> ACTION ITEM: Put each line of text in the material into a Markdown table with two columns, Row and Line: Row numbers the lines in order, and Line holds the line itself. Skip blank lines and leave the pictures out.

Records from a dataset:
==========

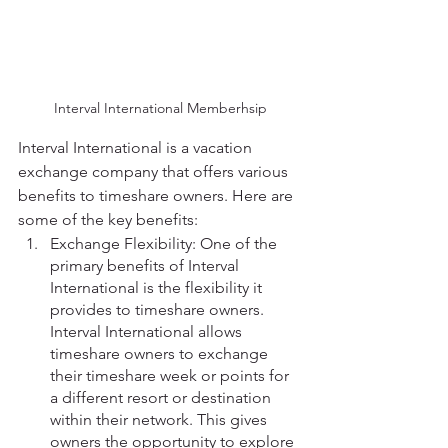
Interval International Memberhsip
Interval International is a vacation 
exchange company that offers various 
benefits to timeshare owners. Here are 
some of the key benefits:
Exchange Flexibility: One of the 
primary benefits of Interval 
International is the flexibility it 
provides to timeshare owners. 
Interval International allows 
timeshare owners to exchange 
their timeshare week or points for 
a different resort or destination 
within their network. This gives 
owners the opportunity to explore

==========

> WRITTEN RESPONSE:
| Row | Line |
|---|---|
| 1 | Interval International Memberhsip |
| 2 | Interval International is a vacation  |
| 3 | exchange company that offers various  |
| 4 | benefits to timeshare owners. Here are  |
| 5 | some of the key benefits: |
| 6 | Exchange Flexibility: One of the  |
| 7 | primary benefits of Interval  |
| 8 | International is the flexibility it  |
| 9 | provides to timeshare owners.  |
| 10 | Interval International allows  |
| 11 | timeshare owners to exchange  |
| 12 | their timeshare week or points for  |
| 13 | a different resort or destination  |
| 14 | within their network. This gives  |
| 15 | owners the opportunity to explore |